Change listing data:
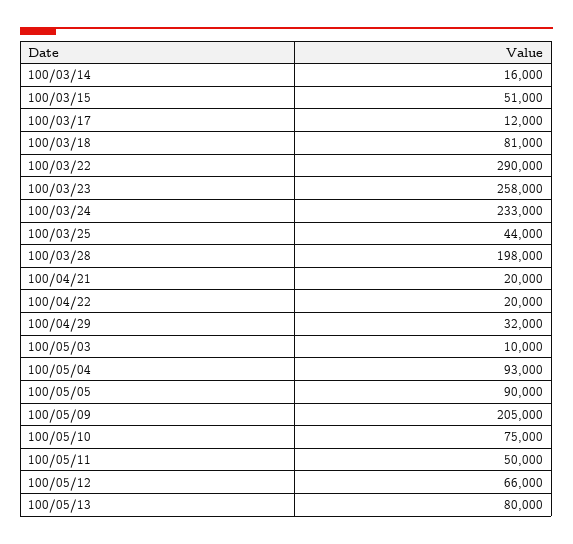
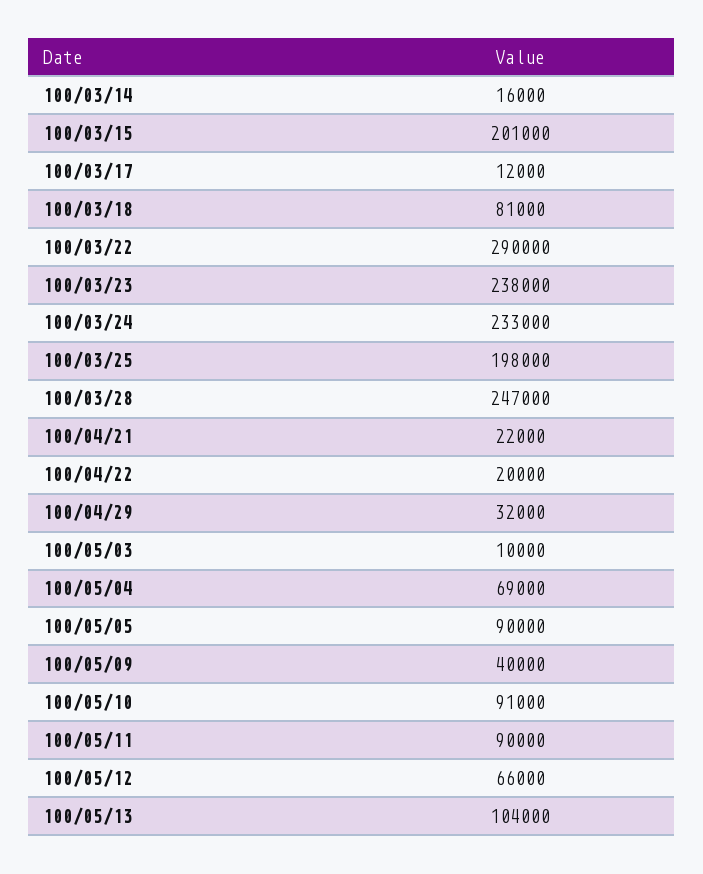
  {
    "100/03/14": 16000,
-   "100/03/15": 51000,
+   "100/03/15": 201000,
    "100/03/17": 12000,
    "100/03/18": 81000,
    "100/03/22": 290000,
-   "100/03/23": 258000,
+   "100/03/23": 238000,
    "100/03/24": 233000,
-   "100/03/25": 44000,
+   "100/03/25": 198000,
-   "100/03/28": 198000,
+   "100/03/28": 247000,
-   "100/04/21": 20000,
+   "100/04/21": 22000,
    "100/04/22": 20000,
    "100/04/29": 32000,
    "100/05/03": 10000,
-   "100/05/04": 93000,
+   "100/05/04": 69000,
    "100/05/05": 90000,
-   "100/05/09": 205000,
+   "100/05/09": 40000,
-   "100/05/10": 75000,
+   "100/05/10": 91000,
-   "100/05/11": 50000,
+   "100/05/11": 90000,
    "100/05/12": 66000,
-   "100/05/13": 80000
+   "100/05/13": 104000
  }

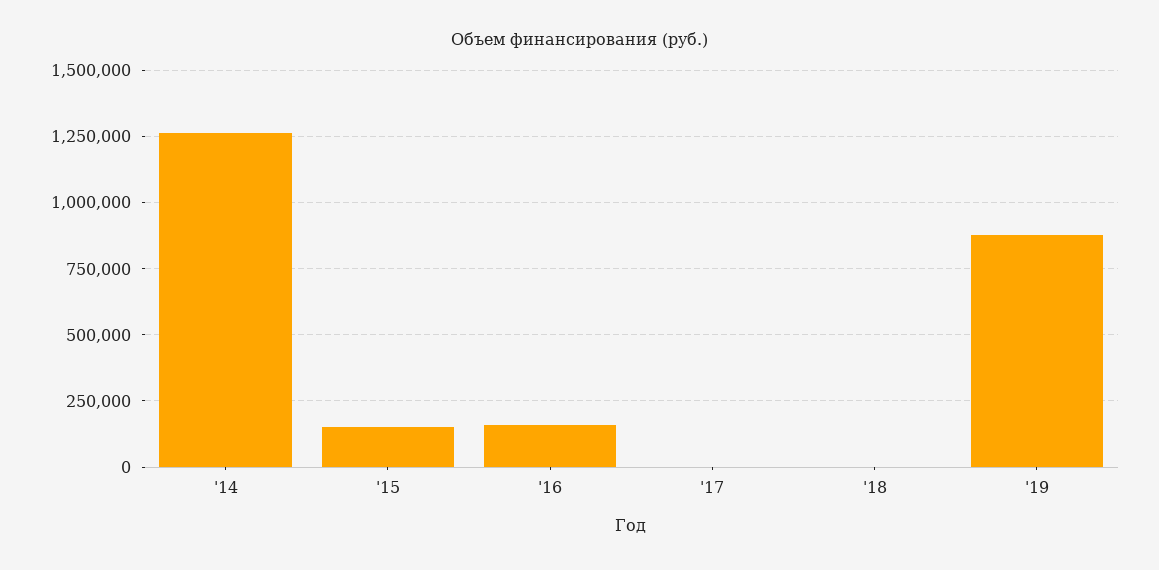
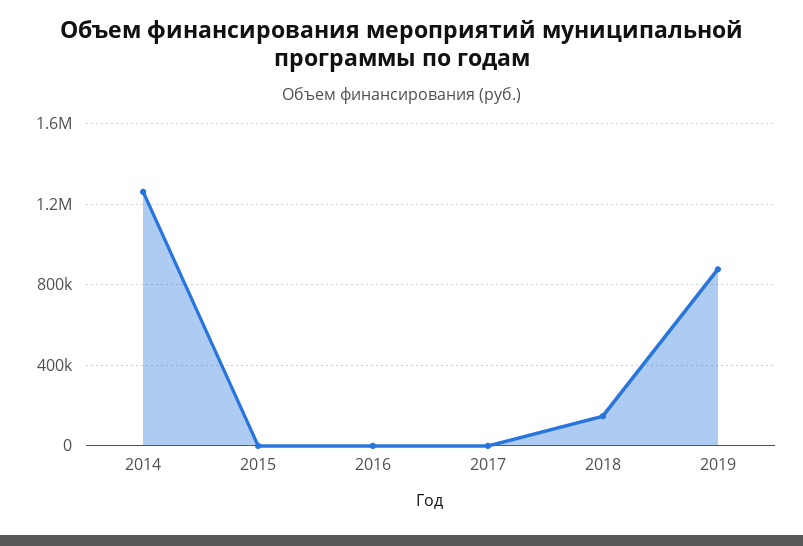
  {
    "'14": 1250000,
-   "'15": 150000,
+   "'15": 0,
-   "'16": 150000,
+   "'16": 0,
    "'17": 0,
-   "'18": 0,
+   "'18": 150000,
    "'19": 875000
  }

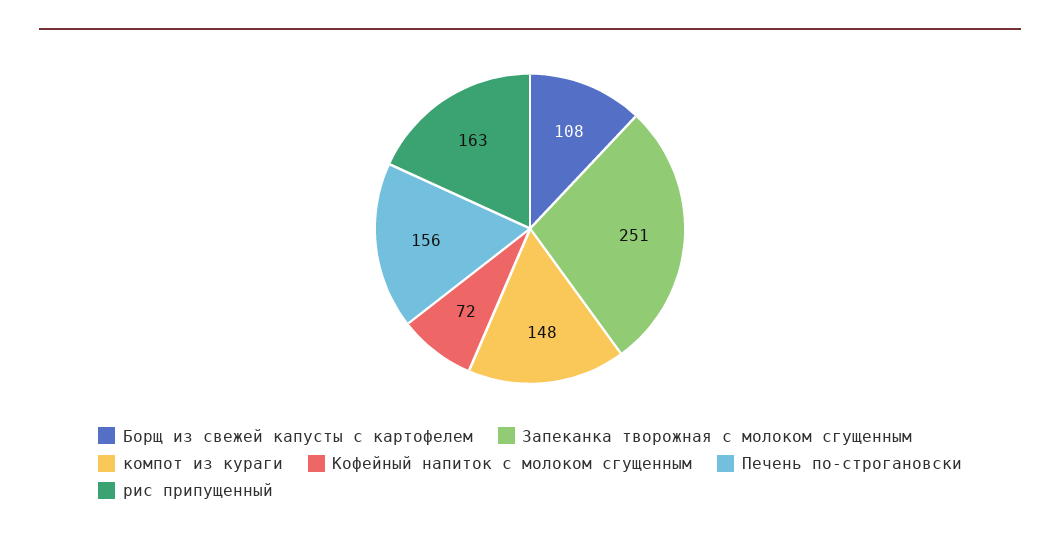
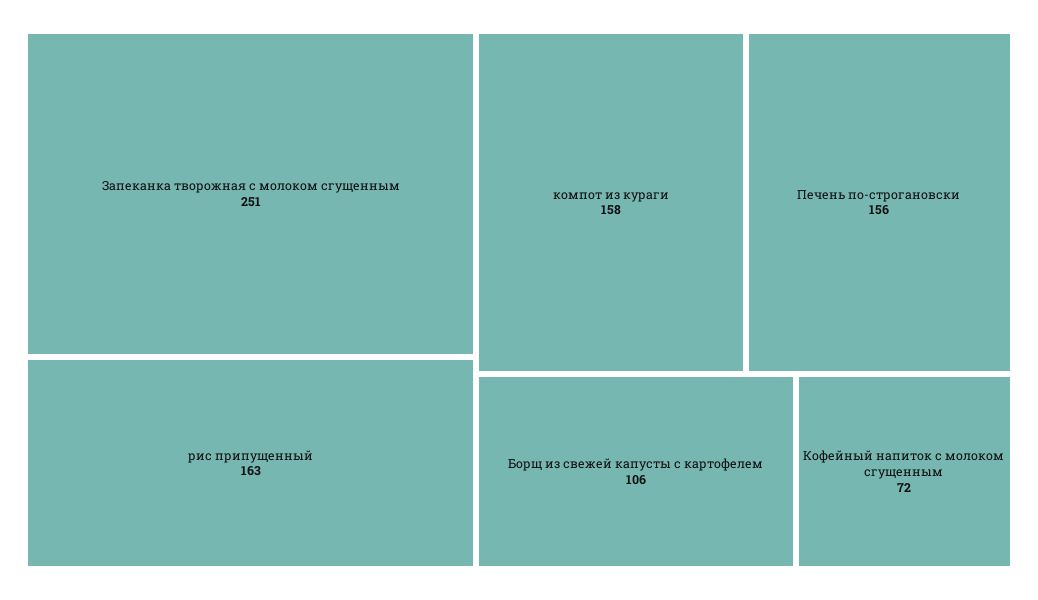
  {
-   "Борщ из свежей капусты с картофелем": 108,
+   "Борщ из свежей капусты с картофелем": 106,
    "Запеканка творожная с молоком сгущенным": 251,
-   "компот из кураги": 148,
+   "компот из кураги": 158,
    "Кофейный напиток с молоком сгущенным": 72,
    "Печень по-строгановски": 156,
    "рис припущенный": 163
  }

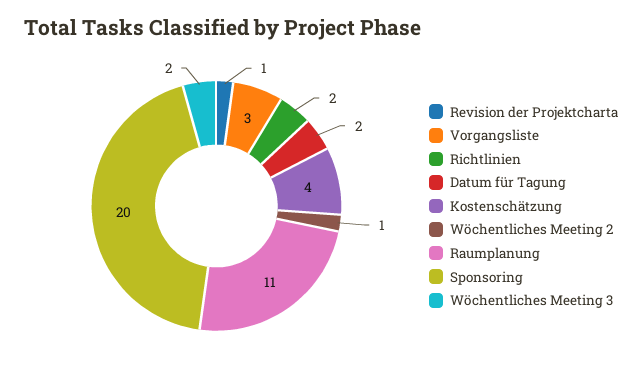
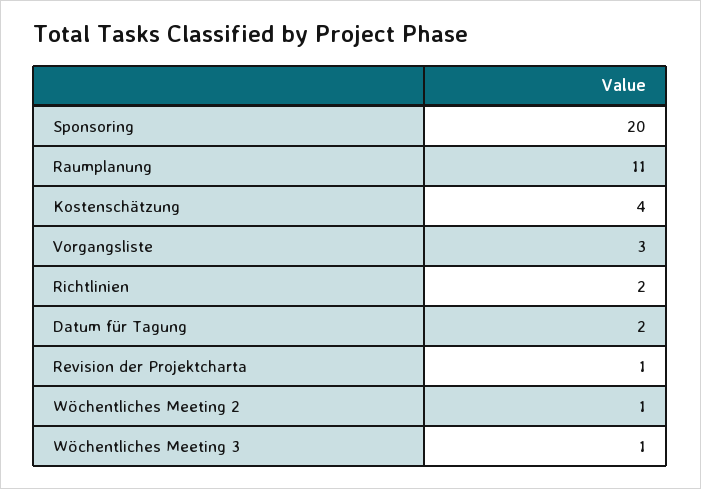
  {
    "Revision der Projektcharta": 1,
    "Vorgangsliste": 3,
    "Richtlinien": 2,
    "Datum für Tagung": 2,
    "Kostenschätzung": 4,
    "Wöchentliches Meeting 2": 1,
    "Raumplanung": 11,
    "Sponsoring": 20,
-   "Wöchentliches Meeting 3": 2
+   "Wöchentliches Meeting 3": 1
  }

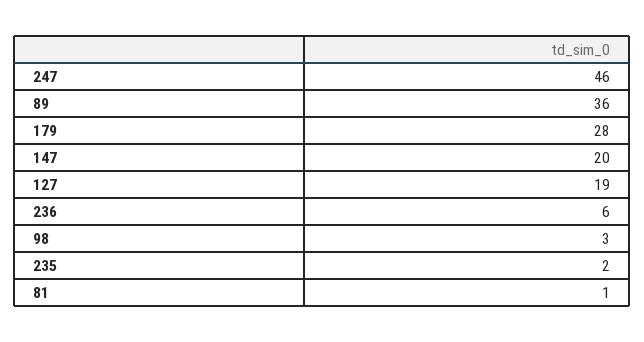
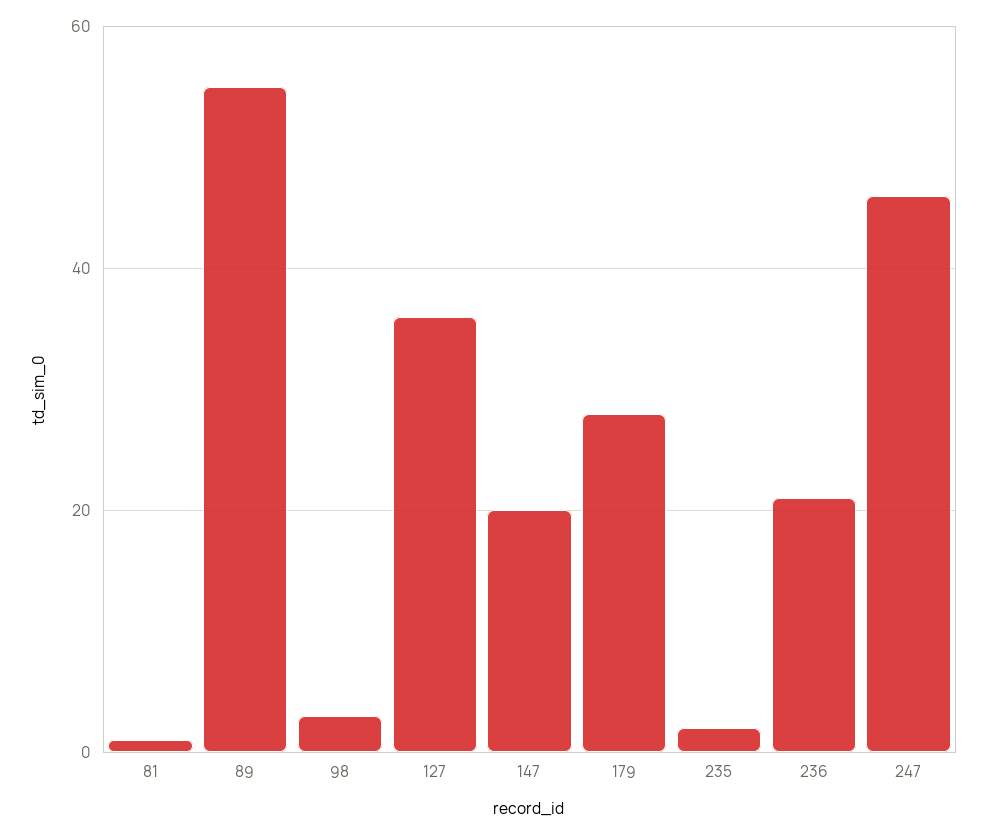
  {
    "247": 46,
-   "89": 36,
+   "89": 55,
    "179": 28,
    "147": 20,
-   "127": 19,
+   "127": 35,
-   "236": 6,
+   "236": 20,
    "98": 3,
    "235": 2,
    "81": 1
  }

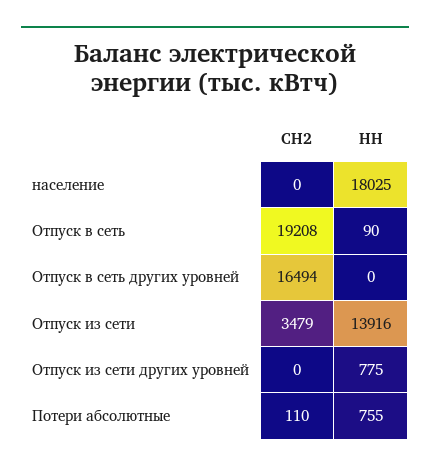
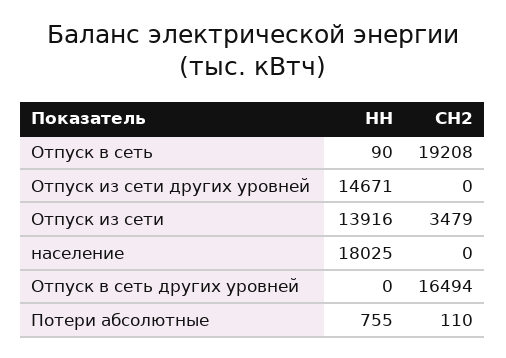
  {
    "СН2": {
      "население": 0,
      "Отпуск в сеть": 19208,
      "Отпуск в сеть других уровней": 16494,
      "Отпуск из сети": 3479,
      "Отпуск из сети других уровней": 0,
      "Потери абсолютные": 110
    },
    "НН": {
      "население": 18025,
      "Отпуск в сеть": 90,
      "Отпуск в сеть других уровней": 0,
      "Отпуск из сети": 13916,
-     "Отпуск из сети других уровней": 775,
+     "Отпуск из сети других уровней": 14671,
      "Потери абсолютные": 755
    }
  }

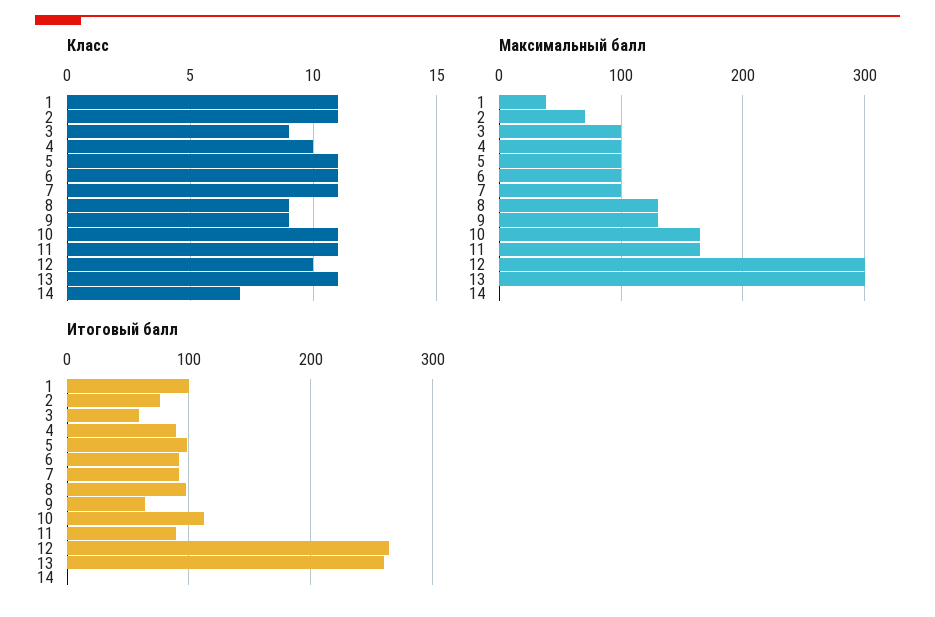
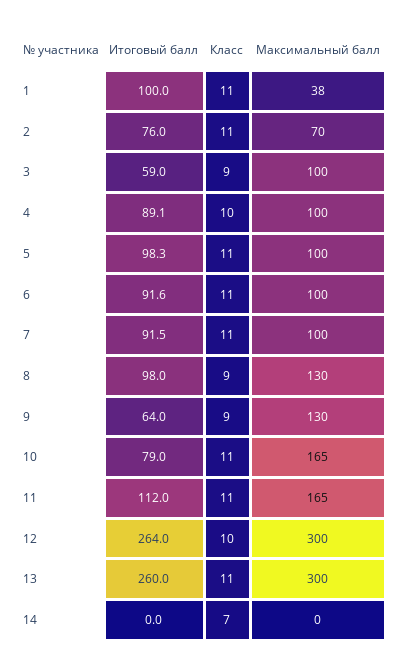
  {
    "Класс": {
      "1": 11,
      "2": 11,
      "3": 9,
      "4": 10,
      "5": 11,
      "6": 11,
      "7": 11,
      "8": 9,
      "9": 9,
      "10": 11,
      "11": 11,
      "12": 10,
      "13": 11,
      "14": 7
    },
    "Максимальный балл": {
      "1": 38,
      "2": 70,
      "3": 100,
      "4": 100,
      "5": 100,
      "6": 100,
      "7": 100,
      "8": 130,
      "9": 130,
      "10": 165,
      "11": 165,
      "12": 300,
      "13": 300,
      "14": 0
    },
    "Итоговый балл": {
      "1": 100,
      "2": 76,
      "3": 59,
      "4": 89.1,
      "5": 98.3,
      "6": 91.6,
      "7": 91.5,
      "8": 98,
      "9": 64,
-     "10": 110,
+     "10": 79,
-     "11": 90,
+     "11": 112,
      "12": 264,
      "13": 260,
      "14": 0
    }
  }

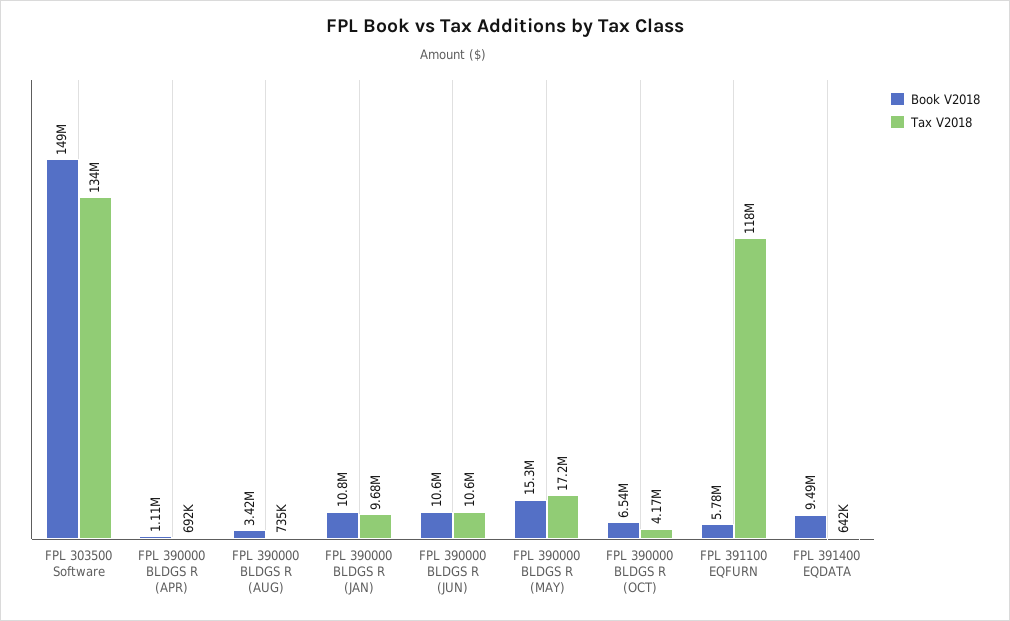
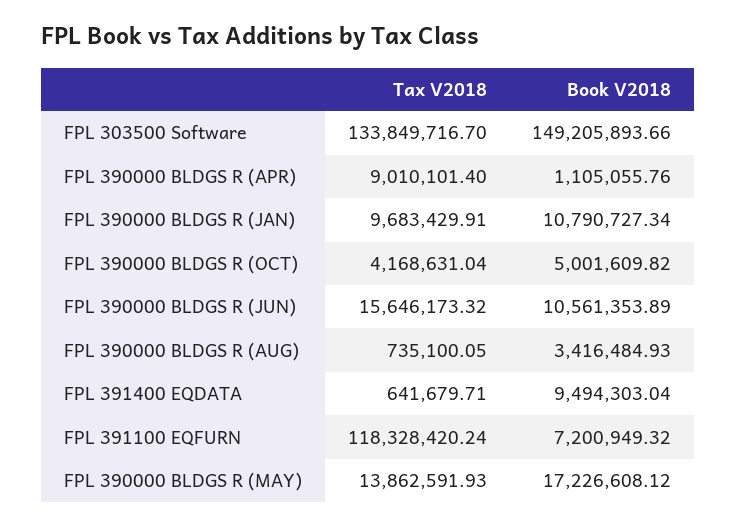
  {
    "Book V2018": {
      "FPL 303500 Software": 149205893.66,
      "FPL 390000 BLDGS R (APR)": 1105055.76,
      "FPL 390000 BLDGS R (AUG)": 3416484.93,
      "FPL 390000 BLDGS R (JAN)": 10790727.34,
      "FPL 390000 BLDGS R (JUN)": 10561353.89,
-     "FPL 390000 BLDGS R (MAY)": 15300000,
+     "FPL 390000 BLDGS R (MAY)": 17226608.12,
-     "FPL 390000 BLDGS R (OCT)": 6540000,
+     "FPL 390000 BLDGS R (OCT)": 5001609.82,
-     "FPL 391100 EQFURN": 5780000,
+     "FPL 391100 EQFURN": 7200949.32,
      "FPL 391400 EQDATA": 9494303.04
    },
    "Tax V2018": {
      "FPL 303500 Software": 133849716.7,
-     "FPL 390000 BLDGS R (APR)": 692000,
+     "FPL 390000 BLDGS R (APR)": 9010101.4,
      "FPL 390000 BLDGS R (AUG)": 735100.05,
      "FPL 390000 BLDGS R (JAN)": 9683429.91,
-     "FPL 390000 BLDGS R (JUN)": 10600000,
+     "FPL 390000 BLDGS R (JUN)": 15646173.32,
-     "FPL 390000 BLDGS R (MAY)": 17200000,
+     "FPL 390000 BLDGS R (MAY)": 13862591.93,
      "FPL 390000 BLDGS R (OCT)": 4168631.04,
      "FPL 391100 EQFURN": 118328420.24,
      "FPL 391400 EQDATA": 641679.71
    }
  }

*TASK DETAILS:* Please report the number of lines in the data that include "EQDATA", with no other words.

*ANSWER TO THIS PROBLEM:* 2